# Supplied data:
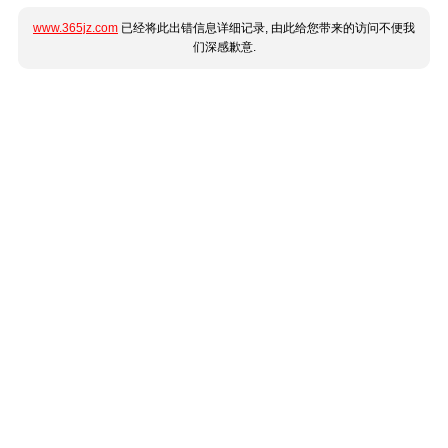
www.365jz.com
已经将此出错信息详细记录, 由此给您带来的访问不便我
们深感歉意.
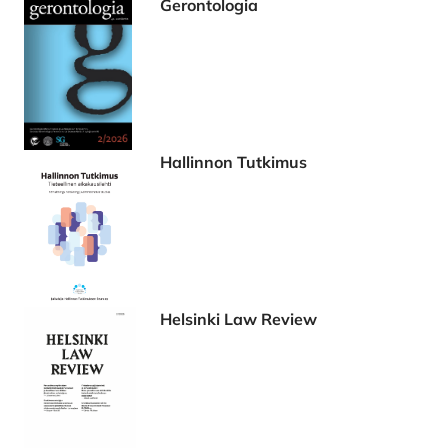
Gerontologia
Hallinnon Tutkimus
Helsinki Law Review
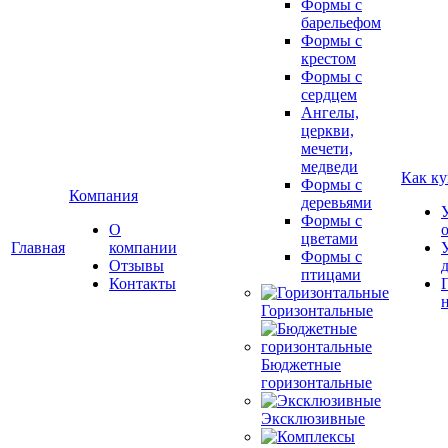
Формы с
барельефом
Формы с
крестом
Формы с
сердцем
Ангелы,
церкви,
мечети,
медведи
Как ку
Формы с
Компания
деревьями
Формы с
О
цветами
Главная
компании
Формы с
Отзывы
птицами
Контакты
Горизонтальные
Бюджетные
горизонтальные
Эксклюзивные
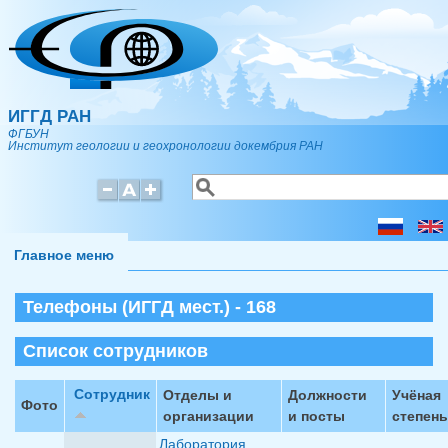
Перейти к основному содержанию
ИГГД РАН
ФГБУН
Институт геологии и геохронологии докембрия РАН
Поиск
Форма поиска
Главное меню
Телефоны (ИГГД мест.) - 168
Список сотрудников
Сотрудник
Отделы и
Должности
Учёная
Фото
организации
и посты
степень
Лаборатория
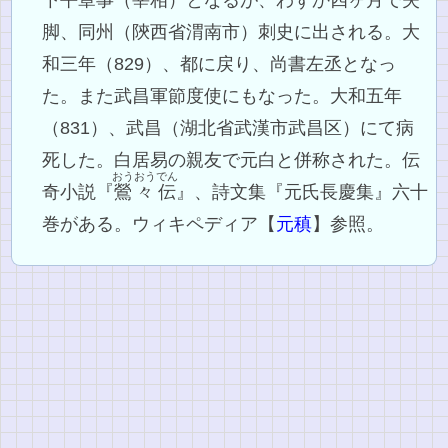
脚、同州（陝西省渭南市）刺史に出される。大
和三年（829）、都に戻り、尚書左丞となっ
た。また武昌軍節度使にもなった。大和五年
（831）、武昌（湖北省武漢市武昌区）にて病
死した。白居易の親友で元白と併称された。伝
おうおう
でん
奇小説『
鶯々
伝
』、詩文集『元氏長慶集』六十
巻がある。ウィキペディア【
元稹
】参照。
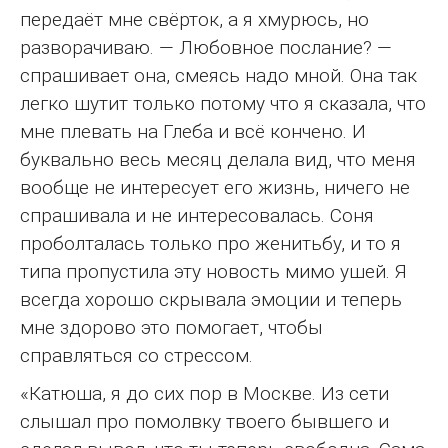
передаёт мне свёрток, а я хмурюсь, но
разворачиваю. — Любовное послание? —
спрашивает она, смеясь надо мной. Она так
легко шутит только потому что я сказала, что
мне плевать на Глеба и всё кончено. И
буквально весь месяц делала вид, что меня
вообще не интересует его жизнь, ничего не
спрашивала и не интересовалась. Соня
проболталась только про женитьбу, и то я
типа пропустила эту новость мимо ушей. Я
всегда хорошо скрывала эмоции и теперь
мне здорово это помогает, чтобы
справляться со стрессом.
«Катюша, я до сих пор в Москве. Из сети
слышал про помолвку твоего бывшего и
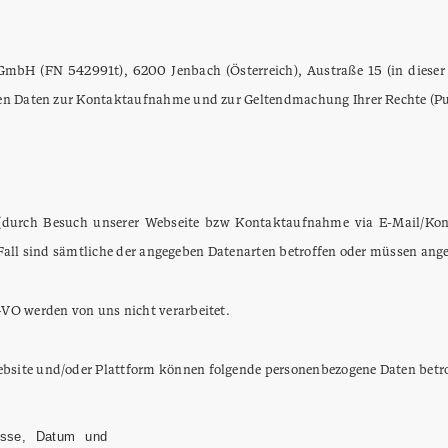
GmbH (FN 542991t), 6200 Jenbach (Österreich), Austraße 15 (in dieser
gen Daten zur Kontaktaufnahme und zur Geltendmachung Ihrer Rechte (Pu
ns (durch Besuch unserer Webseite bzw Kontaktaufnahme via E-Mail/
em Fall sind sämtliche der angegeben Datenarten betroffen oder müssen an
VO werden von uns nicht verarbeitet.
site und/oder Plattform können folgende personenbezogene Daten betro
resse, Datum und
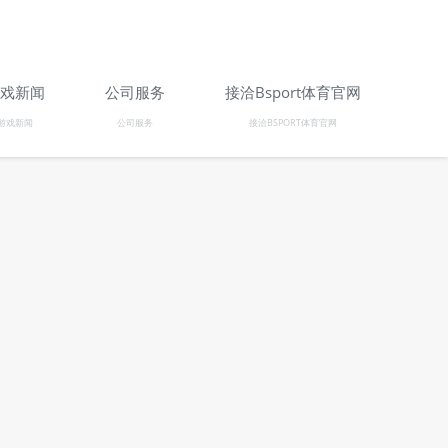
。
戏新闻
公司服务
接洽Bsport体育官网
游戏新闻
公司服务
接洽BSPORT体育官网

# Exercise brief:
Copy each line of the records above without change, but do not include any picture.

# Output below:
www.365jz.com
已经将此出错信息详细记录, 由此给您带来的访问不便我
们深感歉意.
Gerontologia
Hallinnon Tutkimus
Helsinki Law Review
Формы с
барельефом
Формы с
крестом
Формы с
сердцем
Ангелы,
церкви,
мечети,
медведи
Как ку
Формы с
Компания
деревьями
Формы с
О
цветами
Главная
компании
Формы с
Отзывы
птицами
Контакты
Горизонтальные
Бюджетные
горизонтальные
Эксклюзивные
Перейти к основному содержанию
ИГГД РАН
ФГБУН
Институт геологии и геохронологии докембрия РАН
Поиск
Форма поиска
Главное меню
Телефоны (ИГГД мест.) - 168
Список сотрудников
Сотрудник
Отделы и
Должности
Учёная
Фото
организации
и посты
степень
Лаборатория
脚、同州（陝西省渭南市）刺史に出される。大
和三年（829）、都に戻り、尚書左丞となっ
た。また武昌軍節度使にもなった。大和五年
（831）、武昌（湖北省武漢市武昌区）にて病
死した。白居易の親友で元白と併称された。伝
おうおう
でん
奇小説『
鶯々
伝
』、詩文集『元氏長慶集』六十
巻がある。ウィキペディア【
元稹
】参照。
передаёт мне свёрток, а я хмурюсь, но
разворачиваю. — Любовное послание? —
спрашивает она, смеясь надо мной. Она так
легко шутит только потому что я сказала, что
мне плевать на Глеба и всё кончено. И
буквально весь месяц делала вид, что меня
вообще не интересует его жизнь, ничего не
спрашивала и не интересовалась. Соня
проболталась только про женитьбу, и то я
типа пропустила эту новость мимо ушей. Я
всегда хорошо скрывала эмоции и теперь
мне здорово это помогает, чтобы
справляться со стрессом.
«Катюша, я до сих пор в Москве. Из сети
слышал про помолвку твоего бывшего и
GmbH (FN 542991t), 6200 Jenbach (Österreich), Austraße 15 (in dieser
gen Daten zur Kontaktaufnahme und zur Geltendmachung Ihrer Rechte (Pu
ns (durch Besuch unserer Webseite bzw Kontaktaufnahme via E-Mail/
em Fall sind sämtliche der angegeben Datenarten betroffen oder müssen an
VO werden von uns nicht verarbeitet.
site und/oder Plattform können folgende personenbezogene Daten betro
resse, Datum und
。
戏新闻
公司服务
接洽Bsport体育官网
游戏新闻
公司服务
接洽BSPORT体育官网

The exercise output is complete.